§ **Task requirements**
Line by line, please look for the word "dass" in the following records, then copy each line you find it in.
______
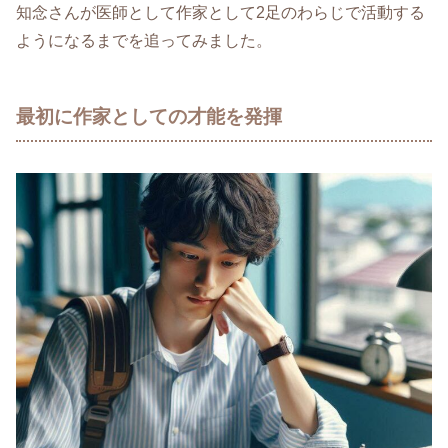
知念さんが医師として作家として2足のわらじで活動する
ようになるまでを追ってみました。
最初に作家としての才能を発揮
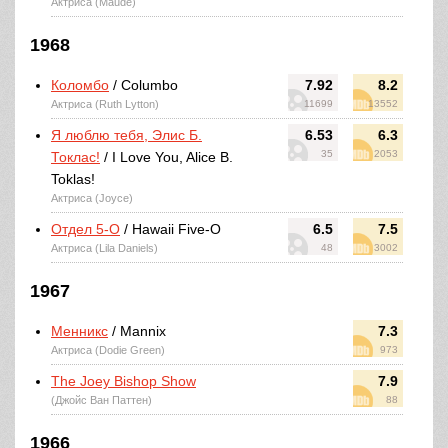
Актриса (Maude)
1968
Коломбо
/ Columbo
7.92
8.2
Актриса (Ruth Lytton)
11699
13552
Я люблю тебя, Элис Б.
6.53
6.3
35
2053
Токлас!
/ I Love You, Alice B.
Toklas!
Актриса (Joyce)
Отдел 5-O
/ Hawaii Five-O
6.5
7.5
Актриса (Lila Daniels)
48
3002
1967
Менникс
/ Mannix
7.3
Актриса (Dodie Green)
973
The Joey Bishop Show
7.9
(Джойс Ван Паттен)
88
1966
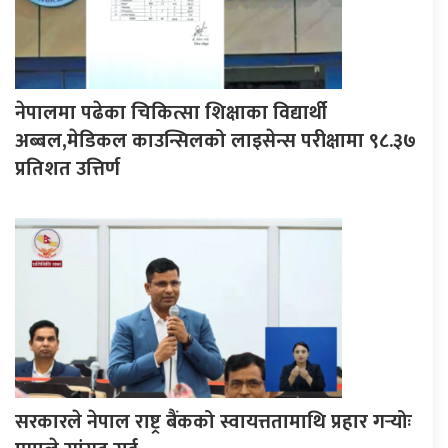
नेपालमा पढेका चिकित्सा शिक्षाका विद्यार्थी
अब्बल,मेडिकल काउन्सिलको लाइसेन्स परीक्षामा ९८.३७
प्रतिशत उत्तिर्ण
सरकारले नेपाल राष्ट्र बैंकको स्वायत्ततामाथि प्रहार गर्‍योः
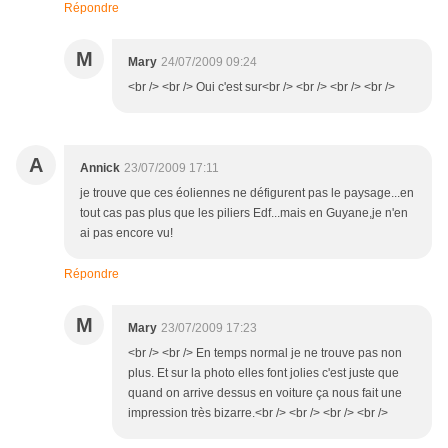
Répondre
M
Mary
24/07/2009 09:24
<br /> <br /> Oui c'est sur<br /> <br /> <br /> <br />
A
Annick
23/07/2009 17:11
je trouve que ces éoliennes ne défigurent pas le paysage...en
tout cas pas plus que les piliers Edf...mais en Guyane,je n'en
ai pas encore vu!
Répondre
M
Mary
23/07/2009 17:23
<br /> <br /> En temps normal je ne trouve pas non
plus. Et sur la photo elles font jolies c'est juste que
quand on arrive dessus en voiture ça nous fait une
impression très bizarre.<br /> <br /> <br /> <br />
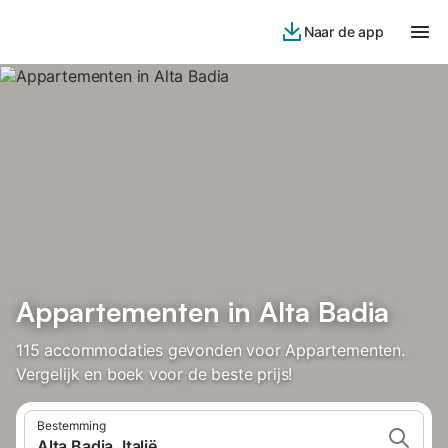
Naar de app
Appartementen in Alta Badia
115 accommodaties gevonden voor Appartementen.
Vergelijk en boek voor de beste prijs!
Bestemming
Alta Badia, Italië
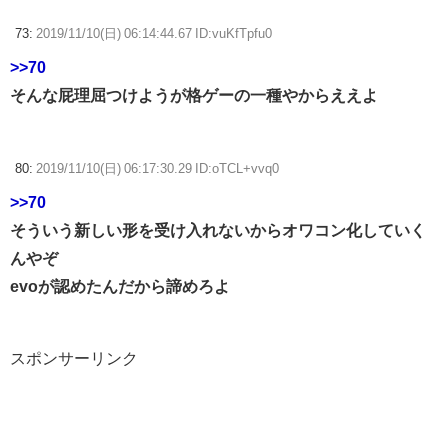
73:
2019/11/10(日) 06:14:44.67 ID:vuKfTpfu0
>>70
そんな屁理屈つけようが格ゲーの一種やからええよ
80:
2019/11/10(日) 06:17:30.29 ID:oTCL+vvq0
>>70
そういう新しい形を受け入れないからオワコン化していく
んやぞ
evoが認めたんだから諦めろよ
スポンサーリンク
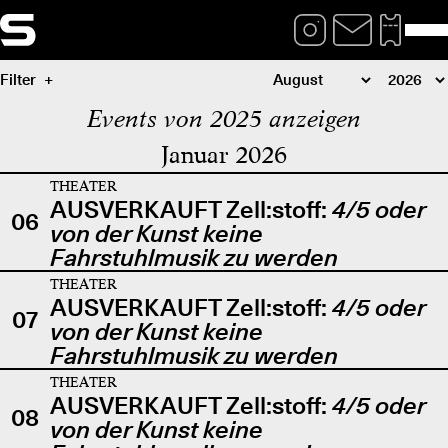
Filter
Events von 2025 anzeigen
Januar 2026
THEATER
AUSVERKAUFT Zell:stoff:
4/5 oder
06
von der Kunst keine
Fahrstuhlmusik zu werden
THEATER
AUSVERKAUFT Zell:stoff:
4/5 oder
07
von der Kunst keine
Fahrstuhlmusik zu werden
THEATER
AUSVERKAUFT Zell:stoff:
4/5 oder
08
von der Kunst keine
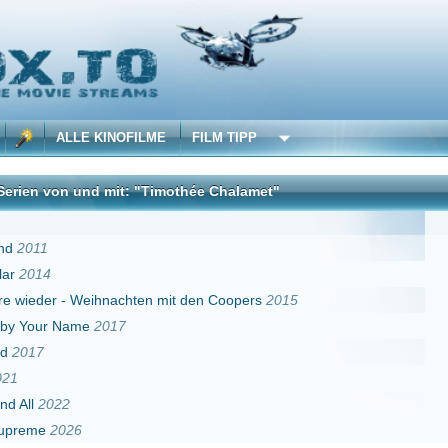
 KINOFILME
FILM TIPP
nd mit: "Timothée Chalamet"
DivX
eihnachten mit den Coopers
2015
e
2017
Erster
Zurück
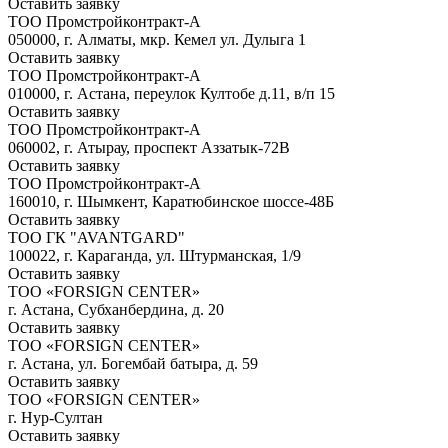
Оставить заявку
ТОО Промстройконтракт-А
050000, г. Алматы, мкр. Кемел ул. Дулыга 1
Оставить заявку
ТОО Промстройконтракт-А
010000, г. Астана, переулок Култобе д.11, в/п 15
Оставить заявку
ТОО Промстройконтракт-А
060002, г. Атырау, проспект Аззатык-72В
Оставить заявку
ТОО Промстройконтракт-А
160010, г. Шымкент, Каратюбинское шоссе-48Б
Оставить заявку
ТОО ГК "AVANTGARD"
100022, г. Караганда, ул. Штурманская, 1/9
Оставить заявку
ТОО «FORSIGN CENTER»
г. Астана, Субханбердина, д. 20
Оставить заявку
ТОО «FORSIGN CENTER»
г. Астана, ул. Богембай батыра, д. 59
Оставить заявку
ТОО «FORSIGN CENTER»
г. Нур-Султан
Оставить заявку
______
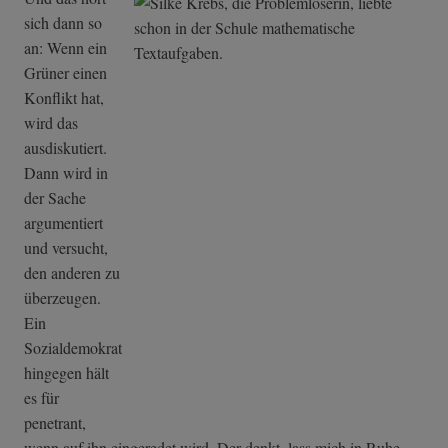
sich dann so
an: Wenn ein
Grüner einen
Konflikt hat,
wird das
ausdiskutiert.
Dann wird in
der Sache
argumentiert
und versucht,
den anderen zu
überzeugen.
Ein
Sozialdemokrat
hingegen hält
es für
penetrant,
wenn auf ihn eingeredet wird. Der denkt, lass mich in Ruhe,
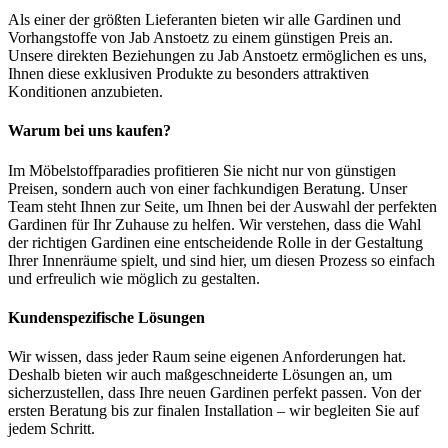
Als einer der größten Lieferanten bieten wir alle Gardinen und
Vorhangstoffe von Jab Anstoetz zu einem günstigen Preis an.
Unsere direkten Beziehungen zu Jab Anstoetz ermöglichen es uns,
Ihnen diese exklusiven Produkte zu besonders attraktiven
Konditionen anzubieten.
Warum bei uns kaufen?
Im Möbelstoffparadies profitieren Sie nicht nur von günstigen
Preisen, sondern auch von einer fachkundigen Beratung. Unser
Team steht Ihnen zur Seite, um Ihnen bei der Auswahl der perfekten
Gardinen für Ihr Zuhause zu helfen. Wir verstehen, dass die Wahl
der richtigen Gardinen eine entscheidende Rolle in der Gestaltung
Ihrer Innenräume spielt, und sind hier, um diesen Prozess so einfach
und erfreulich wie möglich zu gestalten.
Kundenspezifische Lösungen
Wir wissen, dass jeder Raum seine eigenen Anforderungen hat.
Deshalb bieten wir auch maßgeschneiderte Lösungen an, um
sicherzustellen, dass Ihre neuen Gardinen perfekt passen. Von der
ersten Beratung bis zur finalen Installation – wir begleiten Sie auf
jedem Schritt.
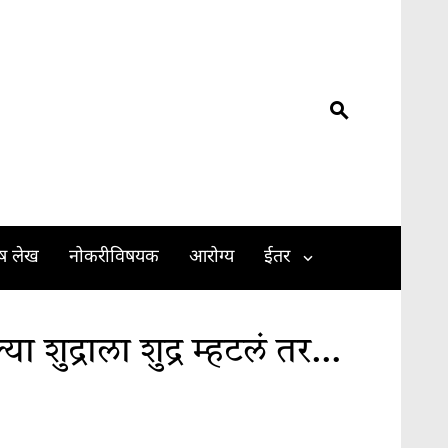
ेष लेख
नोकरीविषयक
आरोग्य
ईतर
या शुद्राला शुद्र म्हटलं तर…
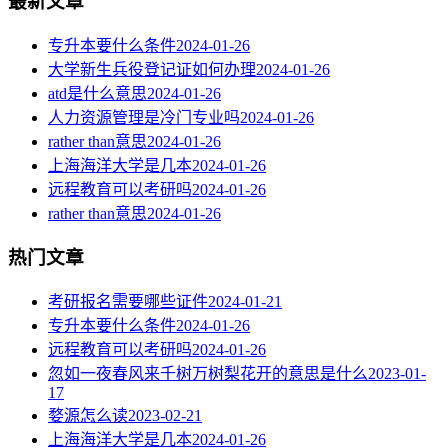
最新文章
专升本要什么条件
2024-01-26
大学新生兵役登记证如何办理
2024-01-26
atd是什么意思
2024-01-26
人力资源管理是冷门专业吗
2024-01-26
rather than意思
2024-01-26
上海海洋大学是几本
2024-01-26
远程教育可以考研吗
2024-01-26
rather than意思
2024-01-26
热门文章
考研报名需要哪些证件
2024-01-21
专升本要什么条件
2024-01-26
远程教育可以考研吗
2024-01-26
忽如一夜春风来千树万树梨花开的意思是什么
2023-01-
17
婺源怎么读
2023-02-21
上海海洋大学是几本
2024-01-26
______
§ **Solution for this task**
Gardinen für Ihr Zuhause zu helfen. Wir verstehen, dass die Wahl
Wir wissen, dass jeder Raum seine eigenen Anforderungen hat.
sicherzustellen, dass Ihre neuen Gardinen perfekt passen. Von der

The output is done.